* [RECORDS SUPPLIED]
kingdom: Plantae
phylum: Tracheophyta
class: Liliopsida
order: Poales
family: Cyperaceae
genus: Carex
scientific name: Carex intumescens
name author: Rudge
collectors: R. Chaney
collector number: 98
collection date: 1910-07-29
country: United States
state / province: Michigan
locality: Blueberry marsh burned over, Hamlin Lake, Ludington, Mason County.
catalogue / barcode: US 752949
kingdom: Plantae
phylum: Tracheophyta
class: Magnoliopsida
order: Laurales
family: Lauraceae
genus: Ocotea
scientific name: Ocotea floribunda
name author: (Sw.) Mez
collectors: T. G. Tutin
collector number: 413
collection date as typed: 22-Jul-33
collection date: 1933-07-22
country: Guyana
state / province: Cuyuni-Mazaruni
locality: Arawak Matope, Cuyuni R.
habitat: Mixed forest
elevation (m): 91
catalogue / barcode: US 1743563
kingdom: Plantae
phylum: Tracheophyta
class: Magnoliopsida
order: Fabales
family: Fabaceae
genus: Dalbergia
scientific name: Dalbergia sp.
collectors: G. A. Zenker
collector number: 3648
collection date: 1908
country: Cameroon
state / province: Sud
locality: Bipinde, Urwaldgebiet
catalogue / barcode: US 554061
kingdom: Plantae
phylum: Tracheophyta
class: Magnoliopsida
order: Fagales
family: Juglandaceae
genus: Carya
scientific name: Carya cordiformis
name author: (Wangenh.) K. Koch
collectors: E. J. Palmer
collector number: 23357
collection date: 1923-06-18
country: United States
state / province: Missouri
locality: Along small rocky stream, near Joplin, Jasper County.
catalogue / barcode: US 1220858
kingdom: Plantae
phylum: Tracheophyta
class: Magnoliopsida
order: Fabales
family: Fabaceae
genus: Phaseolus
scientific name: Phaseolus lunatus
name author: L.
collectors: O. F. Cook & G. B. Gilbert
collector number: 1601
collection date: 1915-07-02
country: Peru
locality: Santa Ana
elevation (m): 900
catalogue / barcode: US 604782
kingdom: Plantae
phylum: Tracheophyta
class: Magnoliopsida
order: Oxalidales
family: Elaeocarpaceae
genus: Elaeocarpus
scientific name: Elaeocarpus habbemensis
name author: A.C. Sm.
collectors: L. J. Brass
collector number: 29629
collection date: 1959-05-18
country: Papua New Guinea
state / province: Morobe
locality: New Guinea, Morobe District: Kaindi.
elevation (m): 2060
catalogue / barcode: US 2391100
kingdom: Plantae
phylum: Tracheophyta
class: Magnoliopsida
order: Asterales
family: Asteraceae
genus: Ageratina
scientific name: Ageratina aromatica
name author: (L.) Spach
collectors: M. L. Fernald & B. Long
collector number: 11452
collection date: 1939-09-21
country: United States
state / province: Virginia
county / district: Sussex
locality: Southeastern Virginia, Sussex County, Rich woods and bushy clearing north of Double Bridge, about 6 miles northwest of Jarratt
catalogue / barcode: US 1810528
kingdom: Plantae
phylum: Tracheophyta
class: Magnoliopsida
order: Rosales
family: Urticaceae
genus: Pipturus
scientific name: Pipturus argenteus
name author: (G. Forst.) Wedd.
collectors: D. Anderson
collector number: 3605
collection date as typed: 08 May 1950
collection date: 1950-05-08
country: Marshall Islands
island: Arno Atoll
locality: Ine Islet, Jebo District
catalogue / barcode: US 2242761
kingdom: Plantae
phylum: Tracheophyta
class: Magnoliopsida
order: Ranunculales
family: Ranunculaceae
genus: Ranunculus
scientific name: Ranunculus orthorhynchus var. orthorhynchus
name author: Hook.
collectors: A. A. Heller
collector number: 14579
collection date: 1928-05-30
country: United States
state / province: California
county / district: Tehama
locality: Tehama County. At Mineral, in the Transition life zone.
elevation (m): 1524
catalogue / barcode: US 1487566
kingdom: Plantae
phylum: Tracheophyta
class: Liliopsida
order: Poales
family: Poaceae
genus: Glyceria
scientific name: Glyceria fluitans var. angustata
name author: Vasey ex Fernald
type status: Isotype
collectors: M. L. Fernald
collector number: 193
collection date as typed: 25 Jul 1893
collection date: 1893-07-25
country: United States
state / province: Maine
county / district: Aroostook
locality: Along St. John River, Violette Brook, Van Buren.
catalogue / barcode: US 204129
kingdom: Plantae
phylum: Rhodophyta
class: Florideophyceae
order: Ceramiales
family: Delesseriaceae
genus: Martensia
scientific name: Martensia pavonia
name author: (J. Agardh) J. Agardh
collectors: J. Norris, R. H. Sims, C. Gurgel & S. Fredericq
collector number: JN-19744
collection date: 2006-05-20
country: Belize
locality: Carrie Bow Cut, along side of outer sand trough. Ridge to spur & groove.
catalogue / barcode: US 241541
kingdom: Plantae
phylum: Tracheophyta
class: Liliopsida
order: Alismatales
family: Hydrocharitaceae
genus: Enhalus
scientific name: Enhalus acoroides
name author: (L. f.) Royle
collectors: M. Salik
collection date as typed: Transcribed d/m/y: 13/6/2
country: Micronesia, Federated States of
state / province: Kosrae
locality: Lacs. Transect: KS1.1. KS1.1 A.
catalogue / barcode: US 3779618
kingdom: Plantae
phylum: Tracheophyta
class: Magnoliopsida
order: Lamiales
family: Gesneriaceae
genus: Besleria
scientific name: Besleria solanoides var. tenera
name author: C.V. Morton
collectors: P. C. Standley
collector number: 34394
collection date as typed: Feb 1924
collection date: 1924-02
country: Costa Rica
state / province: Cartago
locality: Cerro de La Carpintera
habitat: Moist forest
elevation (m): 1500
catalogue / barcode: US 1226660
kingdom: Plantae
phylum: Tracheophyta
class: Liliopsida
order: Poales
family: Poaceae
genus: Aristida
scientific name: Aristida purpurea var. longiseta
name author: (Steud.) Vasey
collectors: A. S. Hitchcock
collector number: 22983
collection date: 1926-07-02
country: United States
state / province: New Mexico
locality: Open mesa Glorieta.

* [WHAT IS REQUIRED] Reproduce, word for word, the lines in the entries from the line containing "name author: Rudge" up to and including the line containing "collection date: 1933-07-22".

* [TASK OUTPUT]
name author: Rudge
collectors: R. Chaney
collector number: 98
collection date: 1910-07-29
country: United States
state / province: Michigan
locality: Blueberry marsh burned over, Hamlin Lake, Ludington, Mason County.
catalogue / barcode: US 752949
kingdom: Plantae
phylum: Tracheophyta
class: Magnoliopsida
order: Laurales
family: Lauraceae
genus: Ocotea
scientific name: Ocotea floribunda
name author: (Sw.) Mez
collectors: T. G. Tutin
collector number: 413
collection date as typed: 22-Jul-33
collection date: 1933-07-22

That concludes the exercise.